A simpler workaround is to pass the name of the module explicitly to unittest.main:
import unittest
class Tester(unittest.TestCase):
def test_true(self):
self.assertTrue(True)
if __name__ == "__main__":
unittest.main(module='foobar')
trace messes up test discovery in unittest because of how trace loads the module it is running. trace reads the module source code, compiles it, and executes it in a context with a __name__ global set to '__main__'. This is enough to make most modules behave as if they were called as the main module, but doesn't actually change the module which is registered as __main__ in the Python interpreter. When unittest asks for the __main__ module to scan for test cases, it actually gets the trace module called from the command line, which of course doesn't contain the unit tests.
coverage.py takes a different approach of actually replacing which module is called __main__ in sys.modules.

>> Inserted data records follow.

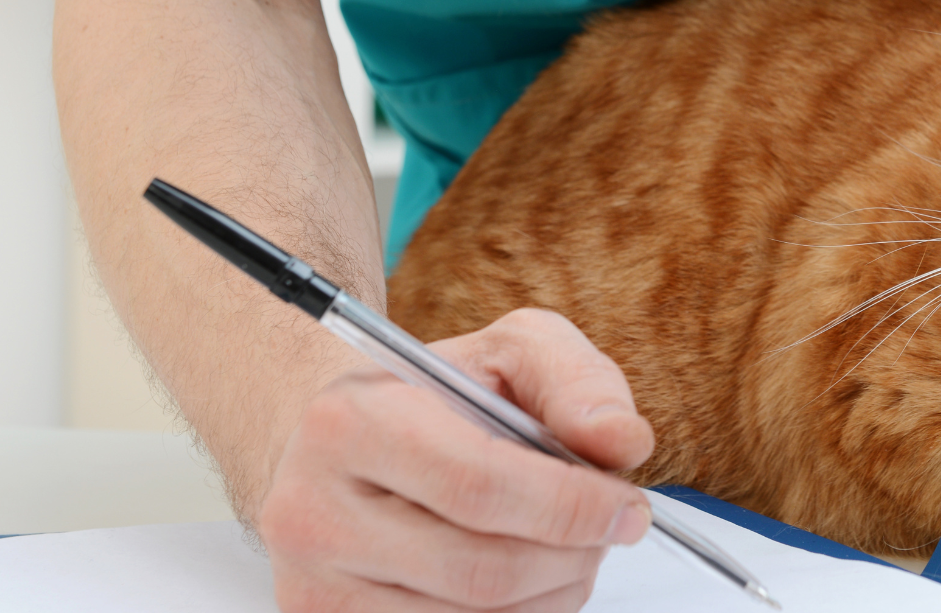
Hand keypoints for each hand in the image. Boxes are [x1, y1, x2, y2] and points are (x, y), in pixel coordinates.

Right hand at [259, 309, 656, 611]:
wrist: (344, 446)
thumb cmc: (436, 395)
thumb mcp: (510, 352)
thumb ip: (576, 382)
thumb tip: (621, 442)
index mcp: (350, 423)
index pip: (478, 486)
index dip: (571, 506)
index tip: (628, 508)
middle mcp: (312, 512)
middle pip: (480, 570)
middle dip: (571, 555)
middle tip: (609, 530)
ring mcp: (315, 588)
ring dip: (553, 592)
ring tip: (570, 547)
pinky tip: (531, 579)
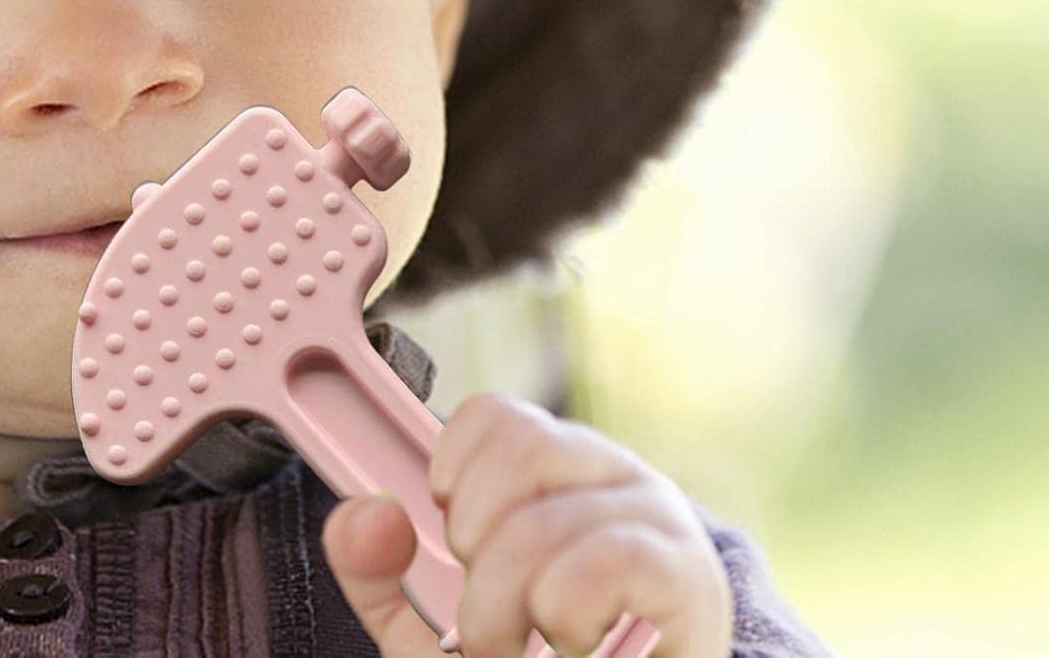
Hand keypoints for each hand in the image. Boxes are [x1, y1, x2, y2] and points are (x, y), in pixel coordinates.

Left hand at [321, 393, 733, 657]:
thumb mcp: (438, 624)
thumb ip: (383, 573)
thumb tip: (361, 514)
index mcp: (557, 466)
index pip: (494, 415)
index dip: (452, 474)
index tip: (451, 542)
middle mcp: (612, 473)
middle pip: (519, 451)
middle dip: (474, 544)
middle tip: (483, 614)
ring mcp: (657, 518)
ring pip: (546, 520)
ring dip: (504, 607)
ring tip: (514, 651)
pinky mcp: (687, 577)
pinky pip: (607, 558)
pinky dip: (563, 612)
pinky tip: (569, 643)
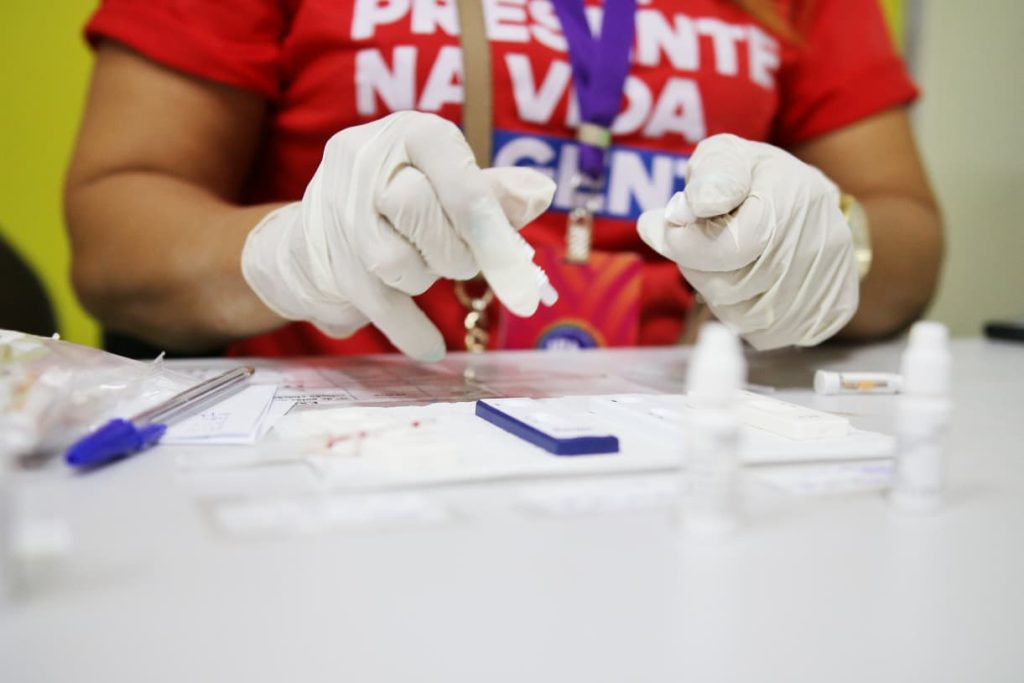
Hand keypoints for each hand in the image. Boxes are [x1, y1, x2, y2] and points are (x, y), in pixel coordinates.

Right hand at [241, 111, 556, 360]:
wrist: (313, 237)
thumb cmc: (402, 204)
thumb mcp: (449, 185)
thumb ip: (494, 192)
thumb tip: (540, 193)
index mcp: (409, 133)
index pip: (453, 170)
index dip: (487, 219)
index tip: (513, 264)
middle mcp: (364, 160)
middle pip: (417, 210)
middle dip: (454, 251)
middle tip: (464, 263)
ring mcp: (336, 209)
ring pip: (395, 259)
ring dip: (426, 279)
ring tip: (426, 270)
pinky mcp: (326, 260)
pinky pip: (377, 303)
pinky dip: (412, 331)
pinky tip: (431, 346)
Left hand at [638, 134, 858, 349]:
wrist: (812, 201)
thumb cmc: (757, 180)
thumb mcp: (729, 156)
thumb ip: (708, 177)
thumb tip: (684, 212)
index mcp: (792, 201)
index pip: (728, 248)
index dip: (687, 246)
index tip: (670, 229)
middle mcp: (817, 245)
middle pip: (732, 287)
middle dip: (698, 269)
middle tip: (695, 246)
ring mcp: (828, 283)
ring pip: (745, 317)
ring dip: (718, 295)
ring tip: (721, 264)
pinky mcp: (831, 310)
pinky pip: (767, 335)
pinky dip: (744, 317)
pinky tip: (744, 287)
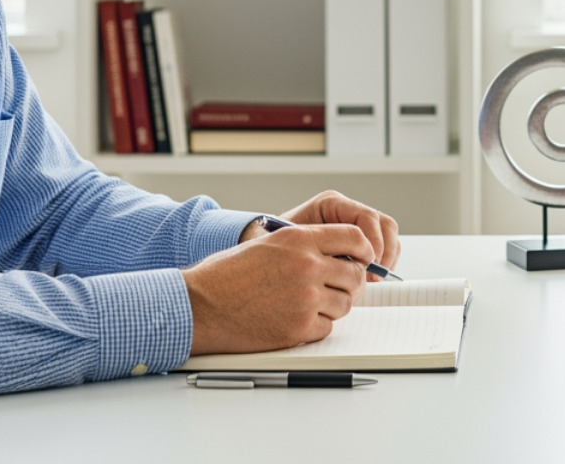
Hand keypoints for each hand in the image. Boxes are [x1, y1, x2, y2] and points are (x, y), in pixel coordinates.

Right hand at [186, 223, 371, 354]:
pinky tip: (296, 320)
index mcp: (300, 239)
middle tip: (337, 289)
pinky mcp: (298, 327)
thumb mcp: (268, 244)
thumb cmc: (226, 276)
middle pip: (355, 274)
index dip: (364, 250)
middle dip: (350, 283)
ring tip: (308, 305)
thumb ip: (304, 246)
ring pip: (345, 304)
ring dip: (333, 306)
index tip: (364, 258)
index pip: (354, 237)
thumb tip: (337, 255)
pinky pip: (327, 327)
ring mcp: (305, 298)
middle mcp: (307, 265)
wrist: (200, 306)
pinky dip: (317, 326)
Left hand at [281, 190, 400, 277]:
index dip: (373, 242)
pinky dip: (382, 264)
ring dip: (386, 259)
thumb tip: (349, 262)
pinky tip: (370, 280)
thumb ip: (319, 250)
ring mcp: (355, 226)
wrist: (265, 257)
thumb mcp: (293, 246)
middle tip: (374, 275)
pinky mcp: (359, 242)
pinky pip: (383, 248)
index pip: (366, 217)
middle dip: (384, 252)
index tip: (369, 264)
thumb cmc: (275, 250)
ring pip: (388, 236)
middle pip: (383, 224)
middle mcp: (347, 212)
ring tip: (373, 280)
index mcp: (331, 204)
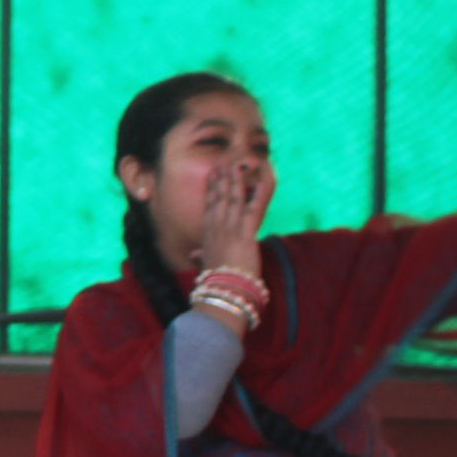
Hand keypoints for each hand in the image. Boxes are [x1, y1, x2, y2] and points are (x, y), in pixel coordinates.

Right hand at [197, 160, 270, 281]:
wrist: (222, 292)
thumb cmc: (214, 284)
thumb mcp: (204, 266)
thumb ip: (200, 257)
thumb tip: (194, 254)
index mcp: (208, 236)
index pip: (210, 208)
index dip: (212, 191)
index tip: (213, 177)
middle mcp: (217, 228)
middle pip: (220, 198)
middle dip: (222, 180)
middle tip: (224, 164)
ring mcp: (231, 229)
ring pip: (234, 198)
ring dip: (236, 180)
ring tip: (237, 166)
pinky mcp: (246, 233)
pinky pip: (254, 207)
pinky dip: (259, 191)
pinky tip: (262, 179)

I don't know why trace doesn't work properly, but coverage.py does:
$ coverage run foobar.py
.
----------------------------------------------------------------------
Ran 1 test in 0.001s
OK
$ coverage report
Name Stmts Miss Cover
----------------------------
foobar 6 0 100%
I like Theran's answer but there were some catches with it, on Python 3.6 at least:
if I ran foobar.py that went fine, but if I ran foobar.py Sometestclass, to execute only Sometestclass, trace did not pick that up and ran all tests anyway.
My workaround was to specify defaultTest, when appropriate:
remember that unittest usually are run as
python foobar.py <-flags and options> <TestClass.testmethod> so targeted test is always the last arg, unless it's a unittest option, in which case it starts with -. or it's the foobar.py file itself.
lastarg = sys.argv[-1]
#not a flag, not foobar.py either...
if not lastarg.startswith("-") and not lastarg.endswith(".py"):
defaultTest = lastarg
else:
defaultTest = None
unittest.main(module=os.path.splitext(os.path.basename(__file__))[0], defaultTest=defaultTest)
anyway, now trace only executes the desired tests, or all of them if I don't specify otherwise.